**Provided passage:**
◆ ◆ ◆ ◆

# Looking for a group May 30



## hooked4life (Jan 25, 2012)

With snapper season opening May 24th, I'm looking to log a few miles the next weekend May 30 (first day I have off during the season). Thinking about launching from chicken bone and heading out past the Tex Ed. This will be a good 4 miles out, so keep in mind we will be out of cell phone range. If someone in the group has a handheld vhf, they need to bring it. Planning on going to a few spots including the Tex Ed for some reef donkeys. If you're serious about going, you've got pedals, the will power, and a good attitude, then let's go catch some fish!


----------



## Jgatorman (Jun 8, 2013)

depending on weather I would be up for this trip...reef donkey from PA is on my bucket list!!
PS I have VHF and lots of will...


----------



## BigRed38 (May 5, 2009)

Following this for sure, very interested.


----------



## hooked4life (Jan 25, 2012)

Weather is a major concern, but I'm looking to put a group together right now. We can reschedule the trip if necessary. Hope to see you guys there.


----------



## EricVF (Jan 15, 2015)

We're having a baby next week, but I've already been scheming on that weekend myself! If I can talk my wife into letting me go to the beach and leave her with a 4 week old...... I'm your huckleberry! An AJ from a kayak is high priority on my bucket list.


----------



## BigRed38 (May 5, 2009)

I would love nothing more than to come home with a limit of Snapper and AJ.


----------



## Blake R. (Mar 17, 2009)

I don't have peddles, but I may roll too. Let me log some more miles in the Kraken and see how it goes. She's fast and pretty easy to paddle...


Sent from my iPhone using Tapatalk


----------



## Jgatorman (Jun 8, 2013)

BigRed38 said:


> Following this for sure, very interested.


agreed


----------



## WAReilly (Jun 2, 2014)

I'm in for sure.


----------



## hooked4life (Jan 25, 2012)

Congratulations on the baby Eric, hopefully it works out and you can join us. 

Blake, you're more than welcome to join. It's just a long ride one way. I took a trip from chicken bone to the bridge rubble, then out to the Tex Ed Wednesday. That trip was probably a longer overall distance than the one I'm preparing for, but it's a little too far south for my comfort level alone.


----------



## navkingfisher (May 14, 2009)

◆ ◆ ◆ ◆

**Stored entries:**
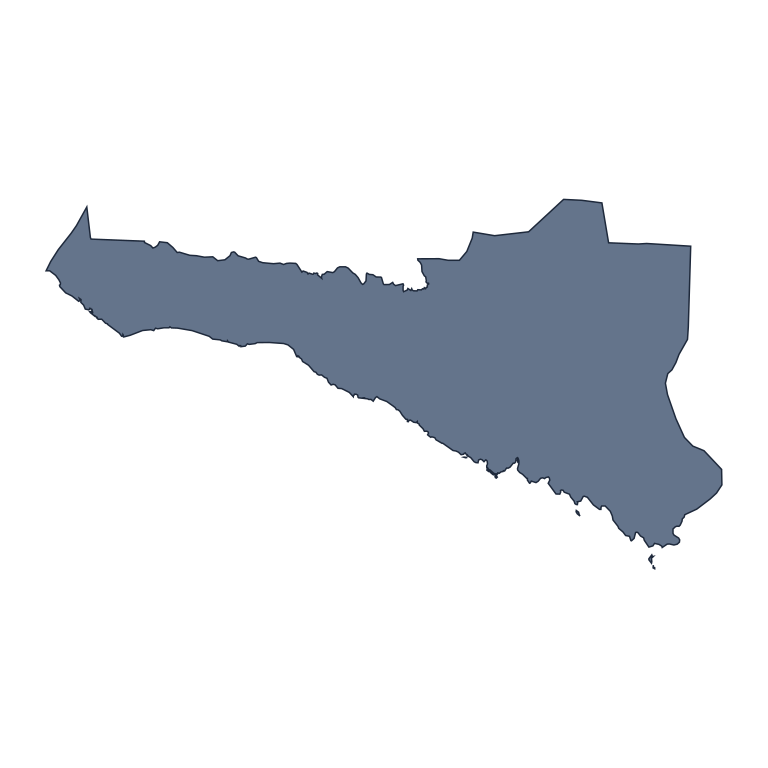 Mimika, Papua, Indonesia
{"feature_id": "22746128B99426029309213", "entity_name": "Mimika", "entity_type": "district", "adm_level": 2, "iso_a3": "IDN", "parent_name": "Indonesia", "parent_adm1": "Papua", "projection": "equal_earth", "projection_center": [136.425, -4.63], "detail": "fine", "context": "isolated", "style": "filled", "palette": "slate", "viewbox_px": 768, "rotation_deg": 0, "n_neighbors": 0, "source": "geoboundaries", "source_scale": "gbopen_adm2", "svg_char_len": 6096}
<svg xmlns="http://www.w3.org/2000/svg" viewBox="0 0 768 768"><path d="M667.5,394.6L665.4,383.2L667.8,373.6L671.9,369.9L675.9,362.6L679.0,354.4L687.5,339.4L688.3,327.0L690.7,246.2L646.7,243.5L638.3,244.0L608.6,242.8L601.9,202.9L581.8,200.3L563.6,199.4L528.6,231.8L494.6,235.7L473.2,232.1L472.2,238.2L466.8,251.5L459.4,260.3L448.2,260.3L439.1,258.7L417.7,258.8L417.9,260.2L420.2,262.4L421.6,265.1L422.0,271.6L424.3,275.8L425.7,276.9L426.3,280.5L426.0,281.9L427.3,283.3L428.5,283.2L428.7,283.9L427.3,285.1L427.3,287.0L426.2,287.5L425.6,288.7L424.3,287.7L423.8,289.0L422.5,288.8L421.3,289.9L417.8,289.7L417.1,290.9L413.4,290.8L412.2,290.0L411.7,288.7L410.8,290.5L407.9,288.5L407.2,290.1L403.6,291.7L403.1,290.4L403.1,286.3L403.6,285.2L403.0,283.8L395.5,285.6L393.6,284.2L392.7,282.4L389.4,284.5L384.0,284.6L383.3,283.8L381.5,277.6L380.9,277.1L376.2,277.0L372.9,274.7L369.3,274.4L367.0,273.1L366.4,274.0L366.0,280.9L363.7,283.9L362.6,284.4L361.0,282.9L358.1,277.7L355.3,274.4L352.8,272.9L348.2,268.1L345.5,266.8L339.8,266.8L337.5,267.9L334.4,271.7L332.8,272.6L327.2,271.6L324.2,274.2L322.3,274.4L321.4,277.0L321.7,278.3L317.6,274.9L317.7,273.5L316.9,273.0L315.7,273.5L313.8,273.1L313.5,274.0L312.8,274.3L309.0,273.1L308.0,274.0L307.0,272.4L303.1,271.0L301.9,272.1L297.0,264.5L295.7,263.4L289.9,263.1L286.5,263.4L283.6,264.5L280.0,263.1L273.5,263.7L262.7,262.7L258.6,261.3L256.4,257.6L255.5,257.2L248.6,259.2L247.2,259.0L245.6,258.0L238.1,255.8L234.7,252.2L233.6,251.9L231.4,252.5L230.0,255.7L224.9,259.8L217.7,260.7L212.8,256.8L204.4,257.2L196.4,255.7L189.8,255.3L179.5,252.2L177.2,252.5L172.9,247.5L167.3,242.7L159.6,241.8L157.7,245.3L155.2,247.2L152.9,248.0L150.7,245.6L144.5,242.5L144.4,241.2L91.1,239.1L90.4,237.6L86.8,207.0L76.4,225.7L71.2,233.2L58.3,249.6L50.7,261.5L46.1,270.8L49.7,270.8L55.7,275.4L58.9,279.8L60.5,283.0L60.3,284.6L59.5,285.2L59.9,286.7L65.7,292.9L71.8,295.9L78.7,301.3L80.2,300.5L79.4,298.4L81.0,299.5L80.9,302.4L83.6,305.1L85.3,309.1L88.6,309.8L89.4,309.5L89.6,308.3L90.8,308.5L91.1,309.3L92.0,309.5L92.7,312.7L92.4,313.3L91.4,312.0L91.6,311.0L90.8,311.8L89.7,311.7L90.4,312.7L95.4,316.7L94.1,315.3L96.9,317.4L97.7,317.2L97.2,317.6L96.2,317.3L98.2,319.3L101.7,319.2L105.5,323.2L107.5,323.8L107.6,324.4L119.4,333.2L121.6,336.2L122.7,335.9L122.9,334.5L123.4,335.3L123.0,336.5L123.6,337.0L130.1,335.3L142.6,330.5L150.8,329.7L153.7,330.6L155.5,328.2L157.7,328.8L163.9,327.8L169.0,327.8L169.9,326.8L171.4,327.9L177.5,328.1L192.1,330.6L209.2,336.3L212.7,339.1L220.4,339.9L221.7,340.8L228.0,341.9L227.4,341.6L227.5,340.8L228.5,342.1L236.8,344.3L239.1,346.2L239.5,345.6L240.7,345.6L240.9,346.7L245.3,346.1L247.4,343.8L249.1,344.4L255.3,343.6L257.1,342.6L269.5,342.5L283.6,343.5L288.0,344.9L293.6,349.4L296.7,356.6L298.0,356.8L297.5,356.1L297.8,355.7L298.9,356.3L299.6,357.6L301.5,359.0L302.6,361.5L308.5,365.2L314.1,371.7L315.9,372.2L317.4,374.3L319.1,375.1L321.6,374.9L324.5,377.3L327.0,378.3L328.5,382.2L331.1,385.0L333.1,384.3L335.1,384.8L338.0,388.3L341.7,388.6L349.3,392.4L353.3,396.7L353.4,395.5L354.3,394.9L354.5,394.2L356.3,394.3L357.7,395.1L358.0,397.2L358.6,397.8L363.8,398.4L363.5,397.8L364.6,397.8L365.2,398.6L367.5,398.8L368.9,399.5L371.0,399.4L373.2,401.2L375.5,397.6L376.9,396.6L379.8,398.9L386.8,401.5L395.1,407.5L396.4,409.6L398.1,409.8L399.8,411.2L402.4,415.3L405.8,419.2L407.4,419.4L407.4,421.5L408.3,421.7L409.1,420.3L410.5,420.1L413.6,422.2L416.1,422.6L417.3,421.5L417.4,423.0L419.3,424.2L419.3,425.1L423.0,428.7L424.4,431.3L426.8,431.2L428.1,431.9L428.5,433.1L427.6,434.8L429.6,436.5L430.8,437.3L431.8,436.8L434.8,437.7L436.0,439.8L442.0,443.3L442.7,443.2L453.0,450.5L455.9,451.0L458.5,452.2L461.1,454.7L463.7,454.2L464.1,453.4L465.2,452.9L467.2,455.6L467.5,455.1L468.1,456.1L470.7,457.6L474.1,461.7L475.8,462.6L478.0,462.8L478.6,460.0L480.4,459.2L482.0,459.7L484.0,461.7L485.7,459.9L486.4,460.2L487.2,461.2L487.5,463.9L486.7,465.9L486.8,467.5L487.5,467.6L488.5,469.3L490.3,470.1L493.7,473.2L495.5,474.1L495.3,474.7L496.0,475.3L496.9,474.9L497.3,474.1L496.9,473.8L497.6,473.8L497.8,472.9L499.2,473.3L501.0,471.9L503.1,471.5L503.4,470.7L504.6,471.0L506.5,468.1L508.3,468.1L510.1,467.1L513.2,463.2L514.6,463.1L515.6,462.0L516.1,458.6L517.4,457.6L518.1,458.2L518.9,460.9L518.8,464.0L517.5,468.7L517.7,470.1L519.7,472.5L522.6,474.3L526.7,478.4L527.4,478.4L527.4,480.1L529.5,483.2L530.2,483.0L531.3,481.1L536.0,482.6L538.1,481.3L540.6,478.3L542.7,477.8L544.6,478.6L545.7,477.6L548.4,476.9L549.3,477.9L549.8,480.1L548.2,483.3L556.0,494.0L559.8,494.1L560.7,492.0L560.5,490.5L561.5,490.0L563.1,490.3L564.2,492.2L569.5,494.2L570.7,497.0L574.1,501.1L574.9,503.6L576.2,504.5L577.4,504.6L577.7,502.5L577.3,501.8L580.7,501.1L583.2,496.5L584.3,496.2L587.4,497.3L593.4,504.9L599.5,509.4L600.9,509.4L601.0,507.4L601.7,506.0L605.2,506.0L610.3,511.3L612.3,516.0L613.0,520.0L618.0,526.4L618.7,528.3L623.1,532.1L625.6,535.5L629.5,536.3L630.9,540.6L631.5,540.8L634.1,538.4L635.6,532.5L636.8,532.2L637.8,532.5L640.5,536.0L643.6,537.8L644.3,540.3L648.9,547.1L652.9,545.9L654.5,543.4L659.0,544.4L661.8,546.2L662.2,547.5L667.2,544.1L669.5,544.0L673.9,545.0L677.2,544.2L679.4,542.2L679.7,539.9L678.6,538.0L674.0,535.1L673.0,533.4L673.0,529.0L675.3,526.8L676.8,526.2L679.0,526.3L680.2,525.1L682.0,521.3L682.3,518.9L684.1,517.2L684.8,514.7L696.8,509.1L710.1,499.0L716.5,493.1L721.9,484.9L721.6,469.4L704.0,450.7L692.8,446.1L684.4,437.4L675.9,418.7L667.5,394.6ZM652.5,556.7L651.8,554.9L648.9,558.7L648.9,559.8L651.5,563.2L651.8,561.7L651.4,557.0L652.4,557.4L653.3,556.5L652.5,556.7ZM578.6,512.2L576.3,510.5L576.1,511.8L577.3,513.8L580.0,516.0L579.2,514.7L578.6,512.2ZM489.7,470.7L487.2,468.1L486.9,470.2L488.7,471.5L489.7,470.7ZM490.1,470.9L490.1,472.1L492.8,474.5L493.8,474.9L494.4,474.6L490.1,470.9ZM517.8,462.0L518.3,461.4L517.9,458.5L517.3,460.4L517.8,462.0ZM495.8,477.5L495.4,476.8L496.2,476.4L495.5,475.3L495.0,476.4L495.4,477.6L496.3,478.1L497.3,477.1L496.8,476.5L495.8,477.5ZM654.1,568.4L653.5,567.8L653.3,565.1L653.1,567.9L654.7,568.6L654.6,567.0L654.1,568.4ZM467.3,457.5L464.1,457.1L463.7,457.2L465.7,457.8L467.3,457.5Z" fill="#64748b" stroke="#1e293b" stroke-width="1.5"/></svg>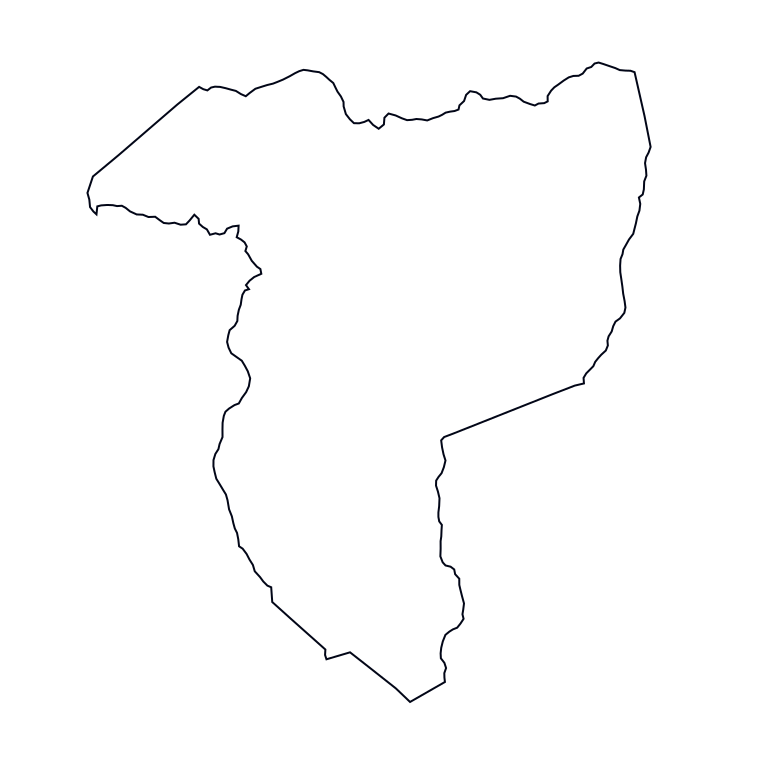 Inhambupe, Bahia, Brazil, rotated 176°
{"feature_id": "56859067B53431248458401", "entity_name": "Inhambupe", "entity_type": "district", "adm_level": 2, "iso_a3": "BRA", "parent_name": "Brazil", "parent_adm1": "Bahia", "projection": "robinson", "projection_center": [-38.397, -11.762], "detail": "fine", "context": "isolated", "style": "outline", "palette": "ink", "viewbox_px": 768, "rotation_deg": 176, "n_neighbors": 0, "source": "geoboundaries", "source_scale": "gbopen_adm2", "svg_char_len": 3964}
<svg xmlns="http://www.w3.org/2000/svg" viewBox="0 0 768 768"><g transform="rotate(176 384 384)"><path d="M112.3,677.6L116.3,679.3L121.3,679.8L126.9,680.7L131.2,683.0L136.7,685.3L143.1,688.0L147.5,689.7L151.6,689.0L155.1,685.8L159.8,684.6L164.1,679.8L168.3,677.9L173.6,678.1L178.3,677.0L183.5,674.2L189.5,670.4L193.4,668.1L196.8,665.0L200.7,659.8L201.0,654.5L204.6,653.0L210.3,653.0L214.1,651.3L218.8,653.1L225.0,655.9L228.5,659.1L232.2,661.5L238.1,662.7L245.3,660.8L252.6,660.8L259.0,660.1L265.4,661.9L267.8,665.8L271.5,668.5L277.7,670.1L281.9,666.7L284.4,660.7L289.3,656.7L290.5,652.6L294.5,651.4L299.0,651.1L303.6,650.4L307.2,648.5L310.9,647.0L316.5,645.8L322.5,643.9L327.9,645.3L333.2,646.1L337.5,645.6L342.6,645.6L347.6,647.8L353.7,651.1L360.6,653.5L365.0,649.6L366.0,642.9L371.5,639.0L376.8,643.2L381.0,648.5L385.4,646.8L390.6,645.8L395.8,646.3L399.5,650.4L403.2,655.9L404.9,663.7L404.7,668.2L406.9,673.8L410.0,678.9L411.9,683.5L413.6,687.8L417.2,691.2L420.1,694.3L423.3,697.4L426.9,699.6L432.8,700.8L438.2,702.2L442.4,703.0L446.7,702.0L451.0,700.3L456.6,697.6L463.5,694.7L469.2,692.8L473.7,691.4L479.6,690.4L484.7,689.2L491.7,687.5L497.8,683.6L501.8,680.7L506.5,683.2L511.3,686.7L516.4,688.4L521.2,690.1L526.8,691.8L531.9,692.4L535.8,691.8L539.7,689.2L543.7,690.7L547.7,693.3L570.7,677.2L632.7,630.9L659.9,611.3L666.5,595.3L665.1,588.5L664.9,581.0L661.9,576.4L659.0,573.3L657.6,581.2L653.7,581.9L647.5,581.9L642.0,581.3L637.9,580.1L633.1,580.1L629.5,577.8L625.3,573.9L618.9,570.4L612.8,569.7L607.3,567.0L600.6,566.8L596.2,563.0L592.5,560.0L587.4,559.1L581.7,559.5L575.8,557.1L570.4,557.1L566.5,560.7L561.4,566.1L557.4,561.7L557.3,556.9L553.8,553.3L549.9,550.6L547.2,545.0L541.5,546.1L537.6,544.6L532.7,545.6L529.7,549.9L524.0,551.8L518.0,552.1L518.7,546.3L520.7,540.7L516.6,538.1L513.2,535.0L511.3,530.8L513.0,526.3L510.5,522.9L507.3,516.1L502.6,509.9L499.3,507.3L498.7,502.5L506.0,499.8L510.9,496.4L514.8,492.3L512.1,488.0L516.2,487.0L519.0,482.9L520.2,478.6L521.4,473.0L523.6,468.2L525.3,462.2L525.9,457.1L528.9,452.5L534.2,448.5L535.9,443.6L537.6,436.9L536.5,431.1L534.2,425.3L528.7,420.8L524.2,417.1L521.5,411.8L519.0,406.2L517.1,399.0L519.0,391.1L522.1,385.5L526.8,379.9L530.2,374.7L534.6,373.4L540.3,370.3L544.1,367.4L546.0,363.4L547.7,356.6L548.3,350.0L548.8,342.3L552.2,335.6L553.7,330.6L557.1,326.0L559.4,320.0L559.9,313.7L559.1,307.9L557.9,301.2L554.7,295.1L551.8,289.4L549.4,284.8L548.2,279.0L547.3,269.8L545.0,262.6L544.0,255.7L542.9,250.3L541.0,245.7L540.2,239.2L539.9,232.2L536.5,229.6L532.9,224.0L530.4,218.2L527.4,212.6L526.0,206.2L521.1,200.0L518.2,195.4L514.4,191.0L510.7,189.1L510.7,174.3L493.6,156.6L461.0,123.2L461.7,117.8L460.6,113.4L436.6,118.7L421.1,104.7L393.4,79.5L380.2,65.0L344.0,82.5L344.2,86.9L344.0,91.4L341.9,96.3L343.2,101.6L346.4,106.4L346.3,111.4L345.3,116.9L343.3,123.1L340.2,129.5L336.1,132.4L332.4,134.4L328.0,135.8L324.4,139.7L321.0,144.2L321.8,148.8L320.7,153.4L319.5,159.5L321.0,167.1L322.2,173.9L322.9,178.3L322.5,184.5L326.3,189.3L326.9,194.1L330.3,197.1L335.3,198.7L337.9,202.0L339.8,208.1L339.0,215.6L338.5,223.3L337.5,227.9L336.8,234.3L336.1,239.4L338.5,243.1L339.0,247.6L338.7,252.0L337.5,258.3L336.6,266.2L337.7,272.9L339.2,279.0L338.7,284.0L336.0,287.6L332.8,291.0L330.1,296.8L328.0,303.4L329.5,309.6L330.5,316.8L330.9,323.8L327.7,326.9L318.7,329.6L220.9,360.7L216.5,362.1L193.8,369.1L184.5,370.6L184.5,376.2L181.5,380.5L177.5,384.0L173.9,387.2L171.8,391.3L168.7,394.7L165.3,398.0L160.4,401.9L158.0,406.8L158.1,411.6L156.6,415.9L153.2,420.5L151.3,425.7L148.7,430.1L144.0,433.0L139.3,438.2L137.8,443.4L138.2,449.9L139.1,457.4L139.4,464.3L139.9,471.4L140.5,479.0L140.2,485.6L139.3,492.2L137.0,496.9L135.9,501.4L133.1,505.6L129.5,511.1L124.9,516.4L123.4,521.0L121.5,526.7L119.6,533.5L117.1,539.1L115.8,545.8L116.7,552.3L112.7,555.0L111.2,560.0L110.3,568.0L107.7,573.5L107.7,579.5L108.2,586.1L106.7,591.9L103.9,596.4L101.5,601.9L105.4,633.0L112.3,677.6Z" fill="none" stroke="#020617" stroke-width="2"/></g></svg>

◆ ◆ ◆ ◆

**Work to do:**
Please repeat everything in the kayak fishing thread from "Congratulations on the" down to "(May 14, 2009)", switching "Wednesday" to "Thursday". These records have no connection to the kayak fishing thread.

**Answer to this exercise:**
Congratulations on the baby Eric, hopefully it works out and you can join us. 

Blake, you're more than welcome to join. It's just a long ride one way. I took a trip from chicken bone to the bridge rubble, then out to the Tex Ed Thursday. That trip was probably a longer overall distance than the one I'm preparing for, but it's a little too far south for my comfort level alone.


----------



## navkingfisher (May 14, 2009)